Listen to this story
Large language models have become the internet’s hot-favourite commodity. The trend torched by OpenAI’s ChatGPT is being taken forward by open-source models as the former refuses to share the details. Even though you cannot use them commercially, two models – Vicuna and Alpaca – released in March have managed to catch the AI community’s attention.
Meta has broken the mould and shown its dedication to the academic community by open-sourcing its latest model, LLaMA. The weights of the model are available to researchers upon request, setting the stage for the newest contenders in the AI realm. Stanford’s Alpaca and Vicuna-13B, which is a collaborative work of UC Berkeley, CMU, Stanford, and UC San Diego researchers, gained momentum soon after their release.
GitHub and Codes
Vicuna and Alpaca’s training codes are available for public use. Vicuna is trained on user-shared conversations consisting of 70k samples. In contrast, Alpaca leverages self-instruction from davinci-003 API, comprising 52k samples.
While this article was being written, Vicuna had 13.3k GitHub stars, while Alpaca had 20.2k stars. The repositories contain weights, fine tuning and data generation codes.
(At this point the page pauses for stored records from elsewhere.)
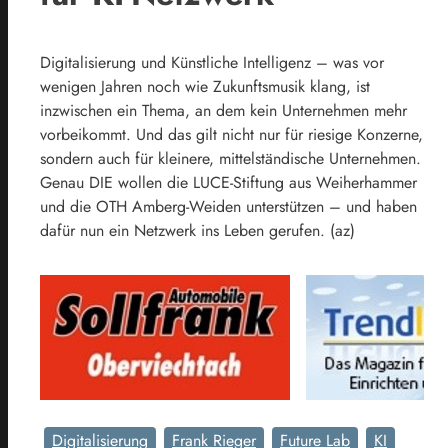
Digitalisierung und Künstliche Intelligenz – was vor
wenigen Jahren noch wie Zukunftsmusik klang, ist
inzwischen ein Thema, an dem kein Unternehmen mehr
vorbeikommt. Und das gilt nicht nur für riesige Konzerne,
sondern auch für kleinere, mittelständische Unternehmen.
Genau DIE wollen die LUCE-Stiftung aus Weiherhammer
und die OTH Amberg-Weiden unterstützen – und haben
dafür nun ein Netzwerk ins Leben gerufen. (az)
Digitalisierung
Frank Rieger
Future Lab
KI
The API is also available for Vicuna. Check out Vicuna and Alpaca’s GitHub repositories.
While releasing Vicuna, the researchers evaluated it using GPT-4 while Alpaca was evaluated by an author. However, evaluating AI chatbots is like trying to judge a fish on its ability to climb a tree. Many things need to be considered like language skills, reasoning and understanding of context. The models were evaluated on the basis of nine categories, ranging from common sense to maths.
As per GPT-4, Alpaca scored 7/10 and Vicuna-13B got a 10/10 in ‘writing’. Reason: Alpaca provided an overview of the travel blog post but did not actually compose the blog post as requested, hence a low score. On the other hand, Vicuna composed a detailed blog about a recent trip to Hawaii, highlighting cultural experiences and must-see attractions, which fully addressed the user’s request, earning a higher score.
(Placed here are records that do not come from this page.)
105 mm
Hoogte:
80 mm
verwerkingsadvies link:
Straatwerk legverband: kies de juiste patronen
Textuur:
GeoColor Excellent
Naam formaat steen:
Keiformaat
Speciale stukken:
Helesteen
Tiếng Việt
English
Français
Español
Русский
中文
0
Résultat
Despite their capabilities, both the models have their limitations. Vicuna is particularly vulnerable to training data contamination and may require to create new benchmarks for testing.
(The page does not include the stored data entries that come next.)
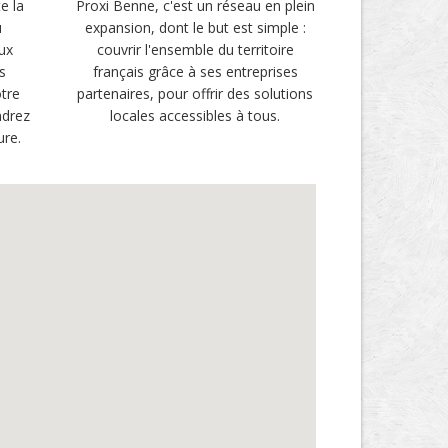
e la
Proxi Benne, c'est un réseau en plein
u
expansion, dont le but est simple :
ux
couvrir l'ensemble du territoire
s
français grâce à ses entreprises
tre
partenaires, pour offrir des solutions
ndrez
locales accessibles à tous.
ure.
In comparison, Alpaca’s answers are typically shorter than ChatGPT, reflecting text-davinci-003’s shorter outputs. The model also exhibits common language models problems, including hallucination, toxicity, and stereotypes. Hallucination, in particular, seems to be a common failure mode for Alpaca, even when compared to text-davinci-003. For instance, Alpaca wrongly states that the capital of Tanzania is Dar es Salaam, which was the capital until 1974, when it was replaced by Dodoma. The researchers stated that Alpaca likely has other limitations associated with both the underlying language model and the instruction tuning data.